Modernism and romanticism
Modernism - Art Noveau - in Penedès
Since the economic recovery in Penedès, in the late nineteenth and early twentieth century, after the collapse of the phylloxera plague, comes a time of prosperity. Wealthy agricultural owners, merchants and bourgeois began to comission new buildings following the architectural trends of the cultural movement that was developing in Catalonia: modernism, also known as art-noveau, with Antoni Gaudí being, without a doubt, its most famous and celebrated representative.
Architects of great importance, such as Puig i Cadafalch, Antoni Pons and Santiago Güell, among others, were responsible for building some of these great architectural works in order to modernize spaces and materials, and give new momentum to the Catalan culture. In Penedès, one can find modernist constructions and art in houses, religious works and functional buildings, such as factories and wineries.

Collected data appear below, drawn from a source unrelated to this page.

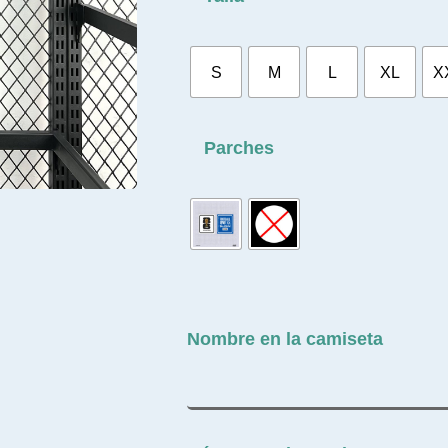
S
M
L
XL
X
Parches
Nombre en la camiseta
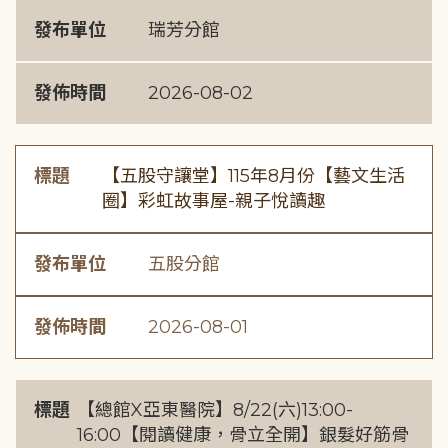
發布單位
瑞芳分館
發佈時間
2026-08-02
標題
【五股守讓堂】115年8月份【藝文生活
圈】彩虹故事屋-親子悅讀趣
發布單位
五股分館
發佈時間
2026-08-01
標題
【總館X亞東醫院】8/22(六)13:00-
16:00【閱讀健康，骨立全開】銀髮好筋骨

Vilafranca del Penedès, Sant Sadurní d'Anoia and Gelida have routes to admire the different modernist style houses, which can be done within a guided tour and also on your own.
You can also visit great works such as the Cau Ferrat Museum in Sitges, a temple of modernism founded by Santiago Rusiñol, or the Conjunt Monumental de Sa Roca, with the restoration of Puig and Cadafalch in the Romanesque church of Santa Maria inside the castle.
If you want to see the trace of this movement within the Penedès Wine Route, you should visit the exceptional architectural work of Puig i Cadafalch in Codorníu. The building symbolizes the fruitful alliance between nature and human labor, and is a stone tribute to the silence of cava.
You can also contemplate this movement in the Ludens winery, where the Masía Grabuach is located, dating from 1747, which was remodeled in 1920 by the prestigious architect Josep Puig i Cadafalch in the modernist style. Freixenet, Mascaró and Oriol Rossell are good examples the impact of Catalan modernism on the construction of wineries.
Romanticism, a cultural movement that happened at the same time as modernism, is closely related to the phenomenon of the Indians, also called the Americanos by locals. These early entrepreneurs, enriched by trade with the Americas, returned to renovate their homes according to their economic position, leaving an important mark mainly in the Garraf region, where most of the palaces of Romanticism are located. Splendid mansions with opulent ballrooms, tapestries, libraries, music rooms and neoclassical and French-style gardens are true symbols of the economic and social power of the owners.